Populist Search vs. Social Media

Once in awhile I try to write a column for the media buyers and planners, the original target audience of MediaPost, which has since expanded considerably. This one’s for them, and anyone else who’s interested in social media planning, which is a lot less revolutionary than search. The full column’s in the extended entry or at the above link. If you’ve done campaigns on MySpace and YouTube, I’d love to hear your thoughts on this.

The column:

Populist Search vs. Social Media

By David Berkowitz

SEARCH ENGINE MARKETING MIGHT SEEM
old-hat and mainstream compared to emerging social media channels, but
search’s auction-based media buying is far more revolutionary. Despite the hype
surrounding the new social advertising channels, however, some of the largest
deals lately have involved sites that rebuild barriers to entry that search
marketing demolished. The future of advertising might look like a mashup of the
past.

One of the most radical things about search engine marketing is
that anyone can take part in it. To start, you generally need a credit card, $5
for a setup fee, a basic Web site, and Internet access. For just $1 a day, you
can start making the phone ring, and if your business can scale, you can wind up
spending over $1 million a month with search.

Spending more money on search marketing (not factoring in the use
of agencies or technology) buys more reach and frequency, rather than perks or
discounts off the rate card. For search advertising itself, the market sets the
price, and advertisers can only buy more or less of it; beyond that, advertisers
can then work to buy it more efficiently.

The populist dreams of search marketing haven’t been perfectly
realized so far in terms of every last mom-and-pop business joining in, but the
search engines have come a long way. Additionally, through services like
pay-per-call advertising and some types of mobile marketing, advertisers don’t
even need a Web site, dropping one more barrier to entry. With any advertiser
being able to take part in the efficiencies of auction-based media online, the
democratization of marketing is undeniably real.
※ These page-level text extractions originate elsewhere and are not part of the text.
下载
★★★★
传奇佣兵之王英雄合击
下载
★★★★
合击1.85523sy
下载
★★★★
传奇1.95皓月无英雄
While search marketing is still in its early stages–it’s hardly a
decade old–much attention now is turning toward social media, which is hailed
as the future. Yet the future, by some indicators, looks more like the past when
compared to the auction-based system. As examples, we’ll turn to MySpace and
YouTube, which together have reached $2.5 billion in deals with Google this year
(the former through an advertising partnership, the latter through acquisition).
There are some notable differences between buying with the new players and
buying on Google.

The biggest differences are evident when you consider what more
money buys you. On a basic level, it’s possible to run text-based contextual ads
on YouTube and MySpace for little money and with little effort. Yet by buying
well into the five figures of display media on MySpace, you can have a custom
profile that includes videos, mobile downloads, IM content, basic Flash content,
and other features; six-figure spending levels buy even more features, including
mashups, personalized photos, and RSS and podcast feeds. Similarly, YouTube is
looking to do media deals at a certain five-figure threshold, and it sets
six-figure thresholds to let marketers own custom channels.

It’s a far cry from the auction-based system, and these buys lend
themselves much more to martini lunches than market efficiencies. That should be
very comforting to some. It’s a sign that while every medium will likely flirt
with the auction-based system and perhaps even adopt it for a large chunk of
inventory, media buying and planning skills will remain relevant. Some media,
such as a souped-up MySpace profile, don’t lend themselves well to auctions. If
that means some smaller businesses can’t advertise there as well, those
advertisers will still be welcomed by the search engines.

Auction-based media, as exemplified through search engine
marketing, won’t replace the old models. To enable online properties with an
audience and a compelling advertising vehicle to reach users en masse, a
traditional media deal established at a set price and settled with a handshake
may be the most efficient kind of buy. The bigger challenge will be for Google,
which has earned its billions through auctioning media and now finds itself
selling media the old-fashioned way.

That the future will resemble the past shouldn’t be so surprising.
Social media is media, after all, no matter how you sell it.